**Required work**
Nothing but the records, transcribed exactly, should appear in the answer; leave the pictures out.

[Web interface edit records]

Segment Open

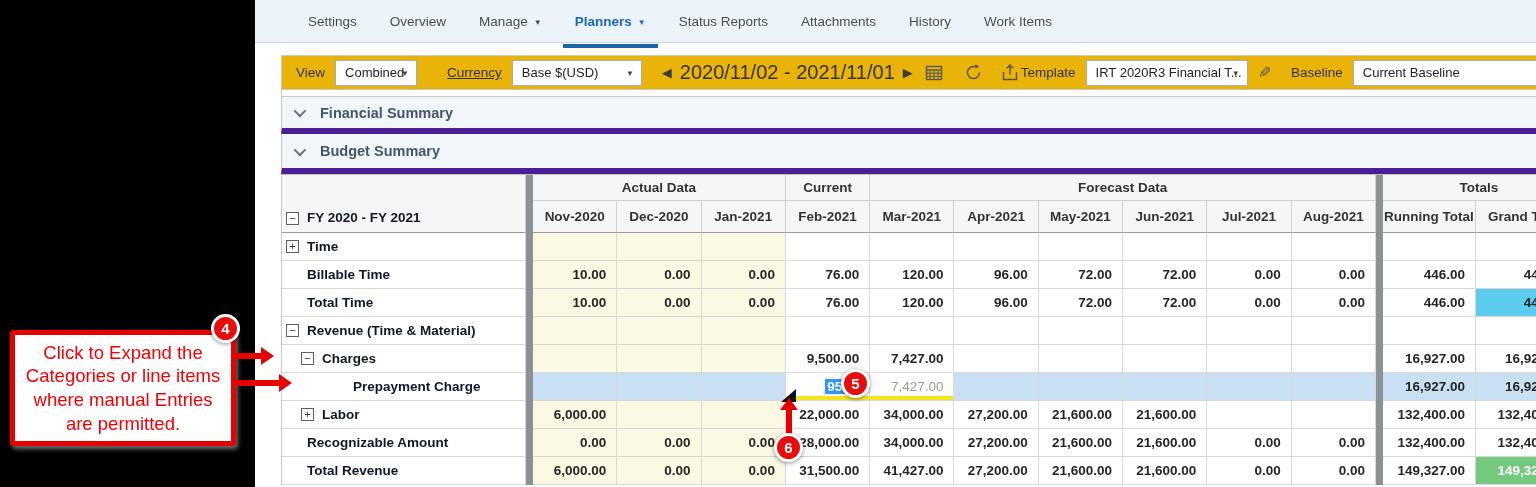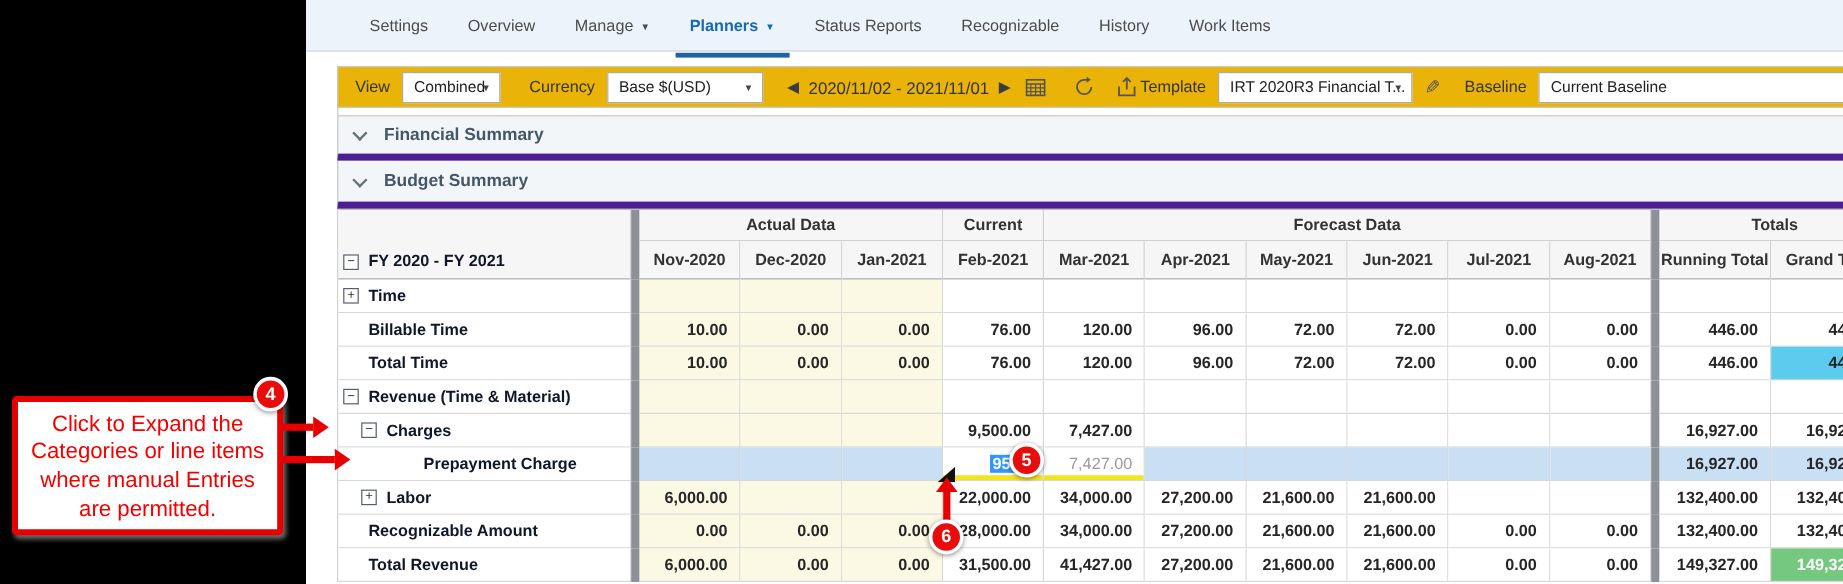"Recognizable" span { text: Recognizable -> Attachments }
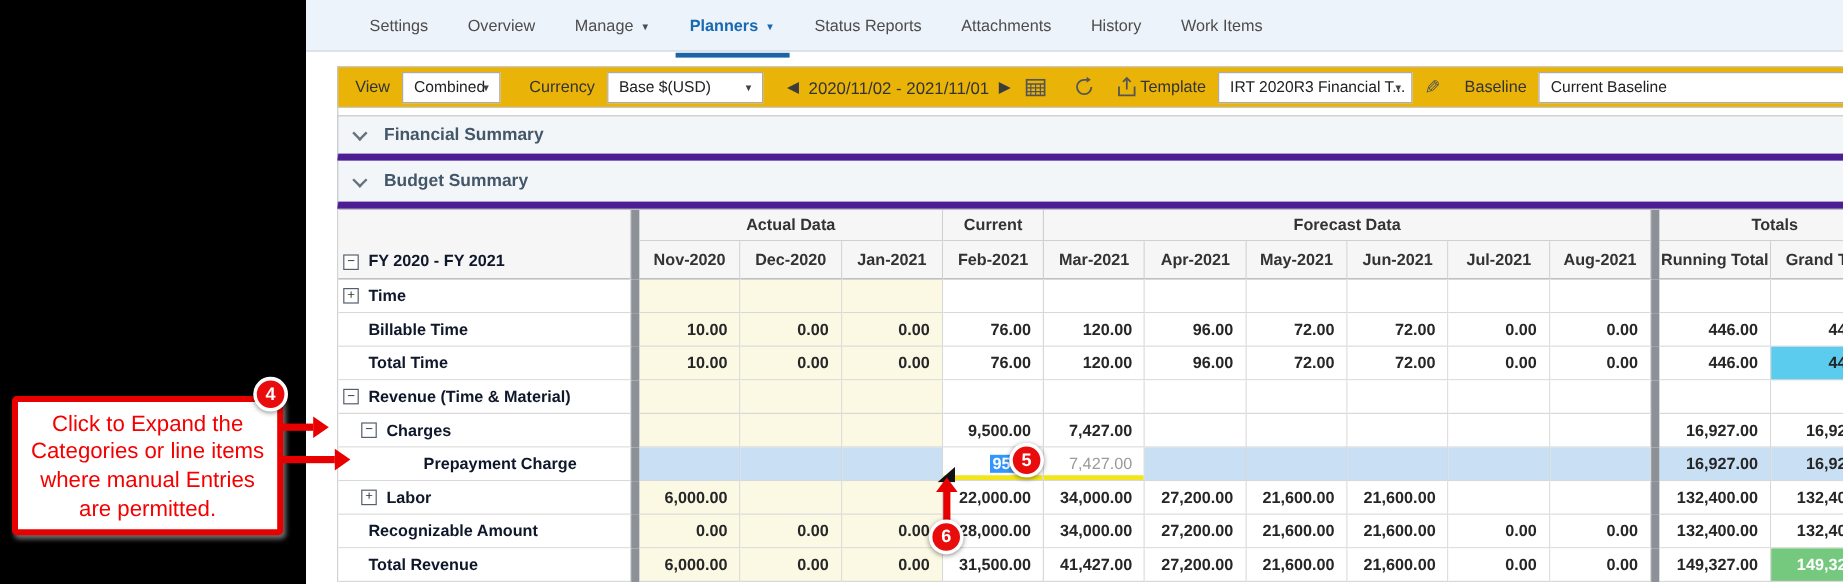"Currency" span.tb-label { margin-left: 14px -> 20px; text-decoration: none -> underline }
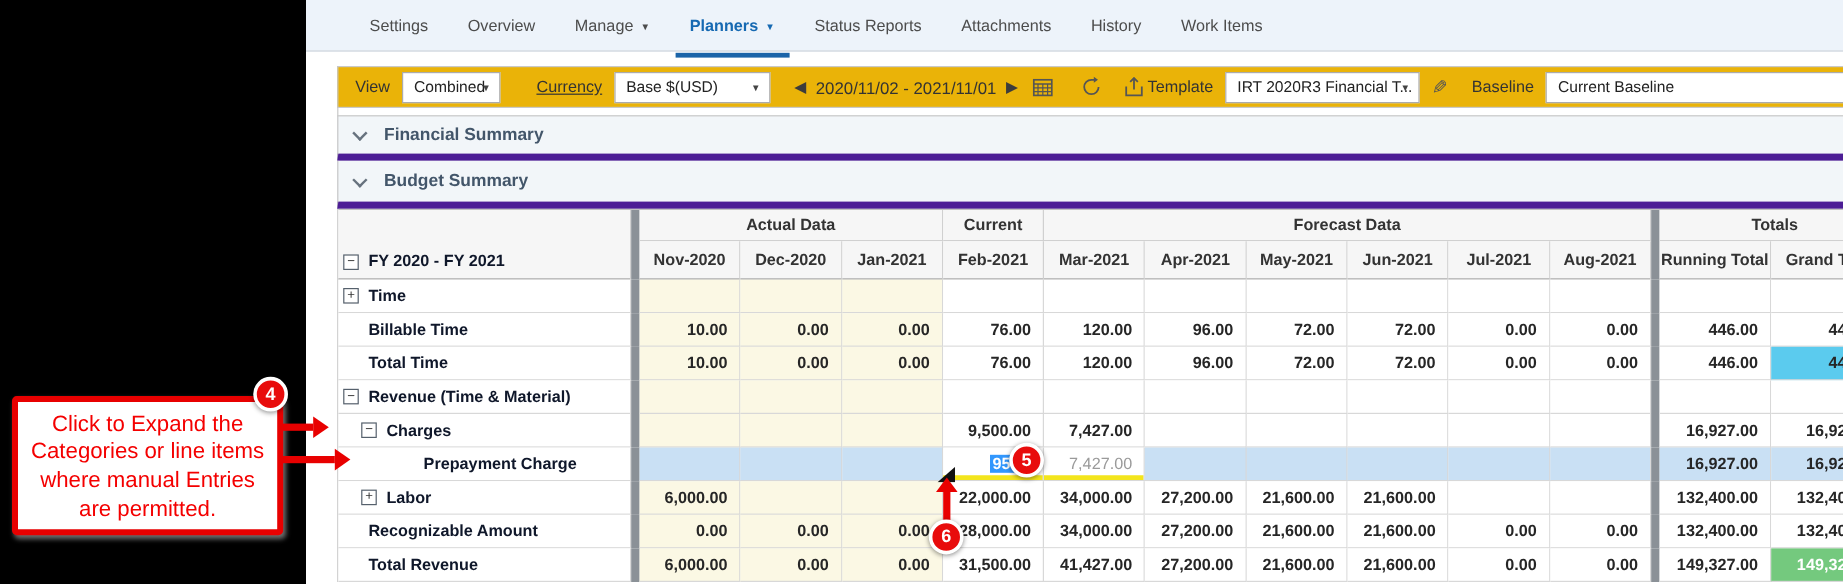"2020/11/02 - 2021/11/01" .date-text { font-size: 14px -> 20px }
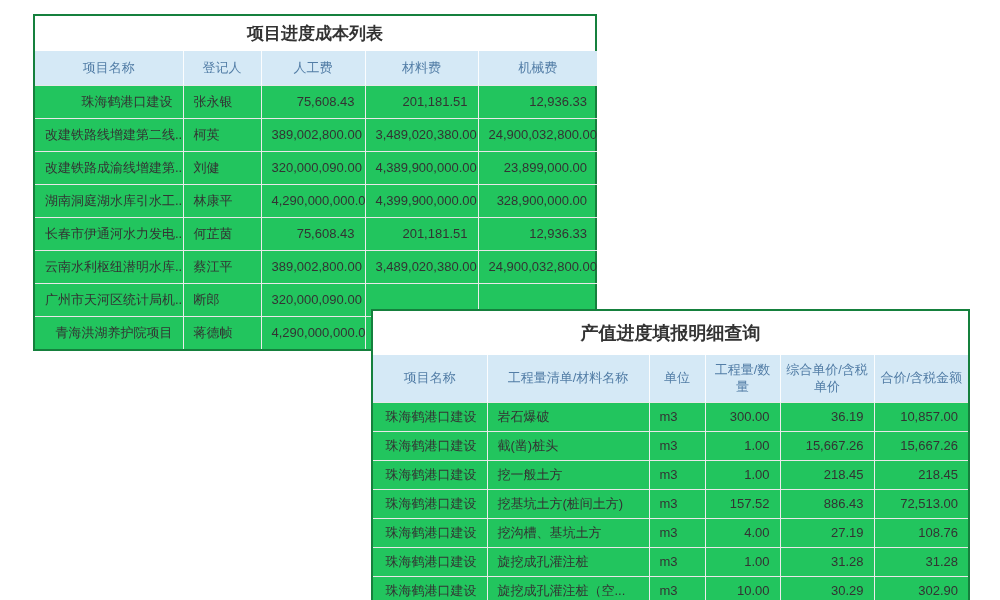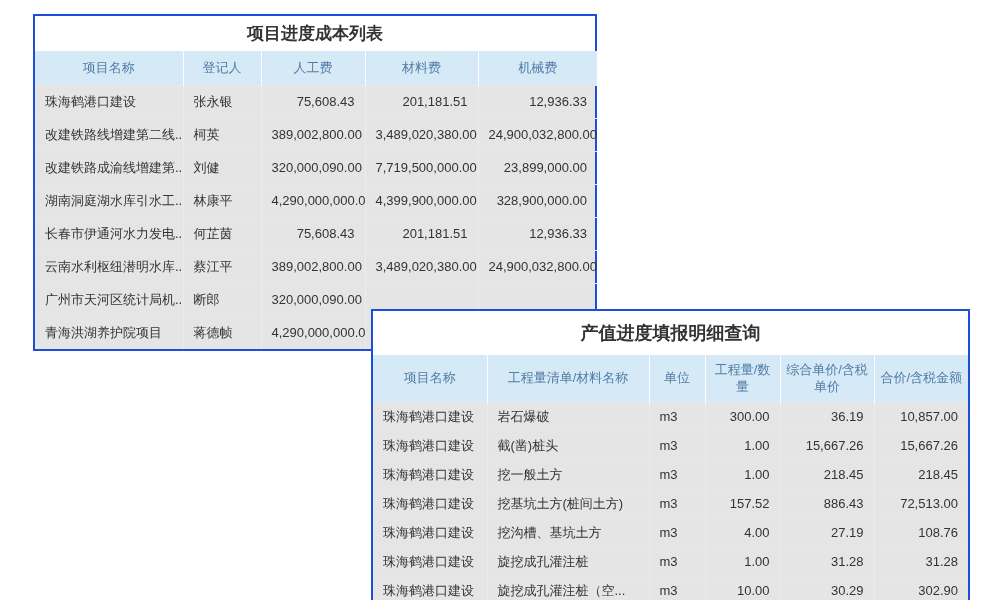"项目进度成本列表" .panel { background: #e5e5e5 -> #22c55e; border: 2px solid #1d4ed8 -> 2px solid #15803d }
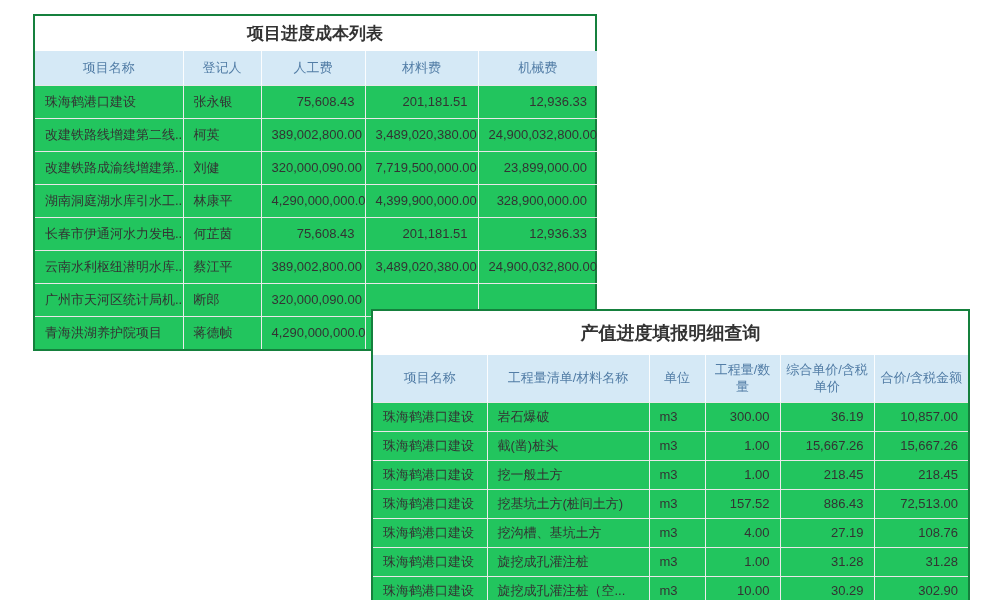"珠海鹤港口建设" td.left { text-align: left -> right }
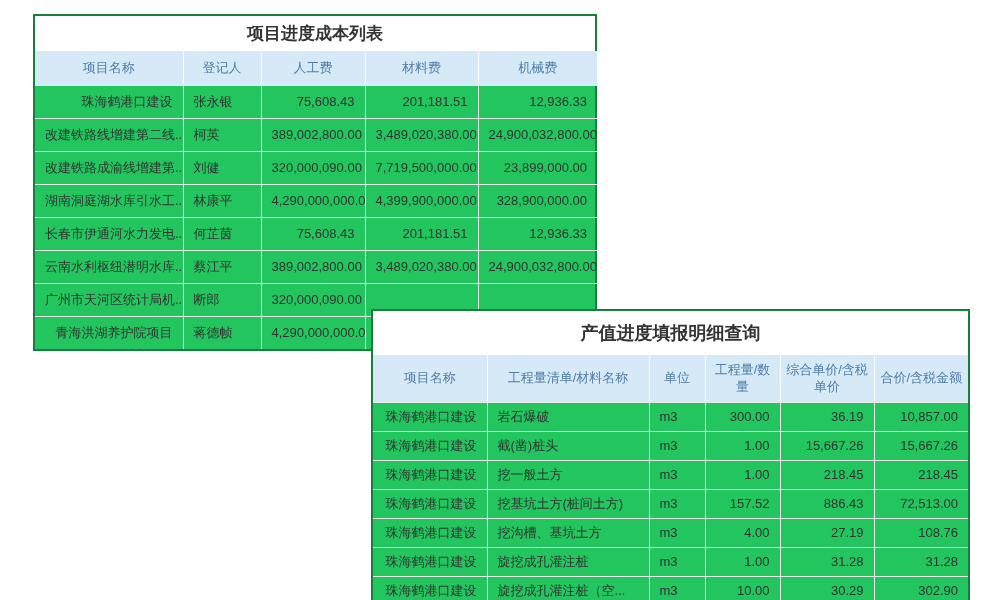"7,719,500,000.00" td.num { text: 7,719,500,000.00 -> 4,389,900,000.00 }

Segment Closed

**Your solution**
"Recognizable" span { text: Recognizable -> Attachments }
"Currency" span.tb-label { margin-left: 14px -> 20px; text-decoration: none -> underline }
"2020/11/02 - 2021/11/01" .date-text { font-size: 14px -> 20px }
"项目进度成本列表" .panel { background: #e5e5e5 -> #22c55e; border: 2px solid #1d4ed8 -> 2px solid #15803d }
"珠海鹤港口建设" td.left { text-align: left -> right }
"7,719,500,000.00" td.num { text: 7,719,500,000.00 -> 4,389,900,000.00 }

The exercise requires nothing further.